§ Stored items from a collection
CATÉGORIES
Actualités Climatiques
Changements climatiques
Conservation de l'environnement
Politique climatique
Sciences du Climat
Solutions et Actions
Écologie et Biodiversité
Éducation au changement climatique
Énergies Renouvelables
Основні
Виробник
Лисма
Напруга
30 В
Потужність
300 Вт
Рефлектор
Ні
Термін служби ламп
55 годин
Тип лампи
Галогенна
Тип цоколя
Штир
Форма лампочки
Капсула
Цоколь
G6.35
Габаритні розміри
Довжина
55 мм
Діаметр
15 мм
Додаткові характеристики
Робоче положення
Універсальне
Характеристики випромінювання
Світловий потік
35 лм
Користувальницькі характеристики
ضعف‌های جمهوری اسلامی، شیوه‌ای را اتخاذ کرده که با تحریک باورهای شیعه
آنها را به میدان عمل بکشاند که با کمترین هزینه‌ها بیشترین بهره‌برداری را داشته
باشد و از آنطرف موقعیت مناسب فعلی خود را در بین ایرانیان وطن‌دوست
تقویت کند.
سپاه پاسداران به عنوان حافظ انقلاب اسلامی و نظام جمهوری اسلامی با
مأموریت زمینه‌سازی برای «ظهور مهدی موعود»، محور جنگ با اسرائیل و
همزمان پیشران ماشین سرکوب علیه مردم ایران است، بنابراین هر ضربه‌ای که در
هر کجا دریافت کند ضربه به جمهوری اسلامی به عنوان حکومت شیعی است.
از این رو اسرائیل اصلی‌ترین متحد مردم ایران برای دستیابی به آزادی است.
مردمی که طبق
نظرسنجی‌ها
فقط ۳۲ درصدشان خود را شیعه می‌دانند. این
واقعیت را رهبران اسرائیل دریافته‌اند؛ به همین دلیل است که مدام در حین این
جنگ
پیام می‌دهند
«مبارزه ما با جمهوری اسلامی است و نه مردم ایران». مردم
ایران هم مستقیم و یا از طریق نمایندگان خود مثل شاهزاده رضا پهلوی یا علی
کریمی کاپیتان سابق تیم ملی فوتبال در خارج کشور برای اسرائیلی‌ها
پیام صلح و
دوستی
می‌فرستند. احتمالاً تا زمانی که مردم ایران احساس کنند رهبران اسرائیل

§ What you will do
After reading the data above, return it verbatim in full.

§ Result of the task
CATÉGORIES
Actualités Climatiques
Changements climatiques
Conservation de l'environnement
Politique climatique
Sciences du Climat
Solutions et Actions
Écologie et Biodiversité
Éducation au changement climatique
Énergies Renouvelables
Основні
Виробник
Лисма
Напруга
30 В
Потужність
300 Вт
Рефлектор
Ні
Термін служби ламп
55 годин
Тип лампи
Галогенна
Тип цоколя
Штир
Форма лампочки
Капсула
Цоколь
G6.35
Габаритні розміри
Довжина
55 мм
Діаметр
15 мм
Додаткові характеристики
Робоче положення
Універсальне
Характеристики випромінювання
Світловий потік
35 лм
Користувальницькі характеристики
ضعف‌های جمهوری اسلامی، شیوه‌ای را اتخاذ کرده که با تحریک باورهای شیعه
آنها را به میدان عمل بکشاند که با کمترین هزینه‌ها بیشترین بهره‌برداری را داشته
باشد و از آنطرف موقعیت مناسب فعلی خود را در بین ایرانیان وطن‌دوست
تقویت کند.
سپاه پاسداران به عنوان حافظ انقلاب اسلامی و نظام جمهوری اسلامی با
مأموریت زمینه‌سازی برای «ظهور مهدی موعود»، محور جنگ با اسرائیل و
همزمان پیشران ماشین سرکوب علیه مردم ایران است، بنابراین هر ضربه‌ای که در
هر کجا دریافت کند ضربه به جمهوری اسلامی به عنوان حکومت شیعی است.
از این رو اسرائیل اصلی‌ترین متحد مردم ایران برای دستیابی به آزادی است.
مردمی که طبق
نظرسنجی‌ها
فقط ۳۲ درصدشان خود را شیعه می‌دانند. این
واقعیت را رهبران اسرائیل دریافته‌اند؛ به همین دلیل است که مدام در حین این
جنگ
پیام می‌دهند
«مبارزه ما با جمهوری اسلامی است و نه مردم ایران». مردم
ایران هم مستقیم و یا از طریق نمایندگان خود مثل شاهزاده رضا پهلوی یا علی
کریمی کاپیتان سابق تیم ملی فوتبال در خارج کشور برای اسرائیلی‌ها
پیام صلح و
دوستی
می‌فرستند. احتمالاً تا زمانی که مردم ایران احساس کنند رهبران اسرائیل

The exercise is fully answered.